BP America's Lawler and Shell's Watkins talked about their recognition that climate change was a problem in the 1990s and about their current efforts to adapt their business models to add more renewable energy and cut emissions.
Representative James Comer, the panel's top Republican, did not mention climate in his opening remarks. He and other Republicans sought to link the current energy supply crunch to President Joe Biden's environmental policies, like cancelling the Keystone XL oil pipeline.
"The purpose of this hearing is clear: to deliver partisan theater for prime-time news," Comer said.
The lone Republican witness, Neal Crabtree, a welder who lost his job after Biden canceled Keystone, said his main crisis was not climate change but paying his mortgage and food bills.
'SETTING THE FUTURE ON FIRE'
Democrats said Big Oil's opposition to strong climate action leaves future generations at risk.
"One thing that often gets lost in these conversations is some of us have to actually live in the future that you all are setting on fire for us," Representative Alexandria Ocasio-Cortez, 32, told the executives, all older than 50.

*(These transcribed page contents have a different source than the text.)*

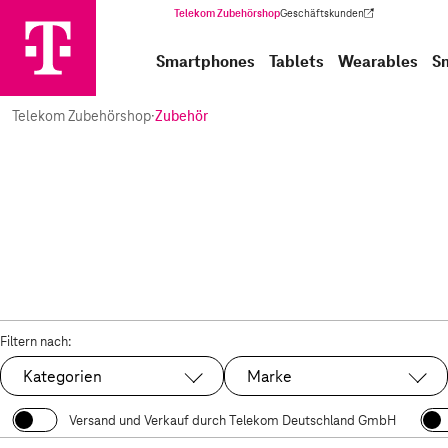
Telekom Zubehörshop
Geschäftskunden
(Wird in einem neuen Tab geöffnet)
Smartphones
Tablets
Wearables
S
Telekom Zubehörshop
·
Zubehör
Filtern nach:
Kategorien
Marke
Versand und Verkauf durch Telekom Deutschland GmbH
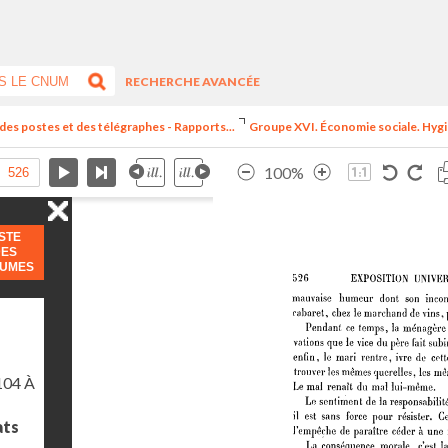
RECHERCHE AVANCÉE
 des postes et des télégraphes - Rapports...
Groupe XVI. Économie sociale. Hygiè
100%
ISTE
DES
LUMES
104 À
ats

The United Nations this summer released a report saying immediate and large-scale action is needed to reduce emissions or the average global temperature is likely to reach or cross the 1.5-degree Celsius (2.7 degrees F) warming threshold within 20 years.

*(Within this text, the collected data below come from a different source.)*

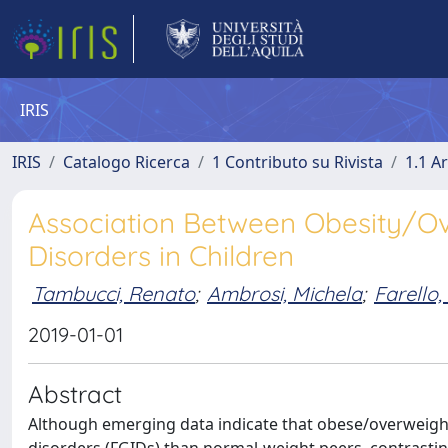
IRIS
IRIS
Catalogo Ricerca
1 Contributo su Rivista
1.1 Ar
Association Between Obesity/Ove
Disorders in Children
Tambucci, Renato
;
Ambrosi, Michela
;
Farello,
2019-01-01
Abstract
Although emerging data indicate that obese/overweight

The committee contrasted the industry's advertising claims of support for the 2015 Paris climate agreement with the scant funding they have given.

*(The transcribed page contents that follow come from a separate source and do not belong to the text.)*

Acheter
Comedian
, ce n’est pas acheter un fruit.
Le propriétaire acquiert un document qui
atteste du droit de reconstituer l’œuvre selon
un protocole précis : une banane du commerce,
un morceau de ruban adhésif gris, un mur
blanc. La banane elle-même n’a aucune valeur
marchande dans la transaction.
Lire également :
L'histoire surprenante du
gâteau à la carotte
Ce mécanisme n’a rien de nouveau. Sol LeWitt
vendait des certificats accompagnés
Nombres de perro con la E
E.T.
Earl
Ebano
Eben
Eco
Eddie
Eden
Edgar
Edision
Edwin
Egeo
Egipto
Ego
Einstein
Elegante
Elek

It released an analysis that showed Exxon's lobbying disclosures since 2015 have only one instance of lobbying on the Paris Agreement, and none on any of the 28 bills related to the pact.
"Only 0.06% of Exxon's 1,543 total instances of legislative lobbying since 2015 has been devoted to the Paris Agreement or related legislation," the analysis said.
Woods emphasized Exxon's investments in carbon capture, a technology to capture emissions for burial underground or to pump them into aging oilfields to squeeze out more crude.
On the requested documents, Chevron said the company has been working to collect and produce them.
Exxon said it has produced nearly 130,000 pages of documents including internal emails. API said has been working with the committee "consistent with our right to associate and engage in free speech".
The other companies and the Chamber did not immediately respond to requests for comment.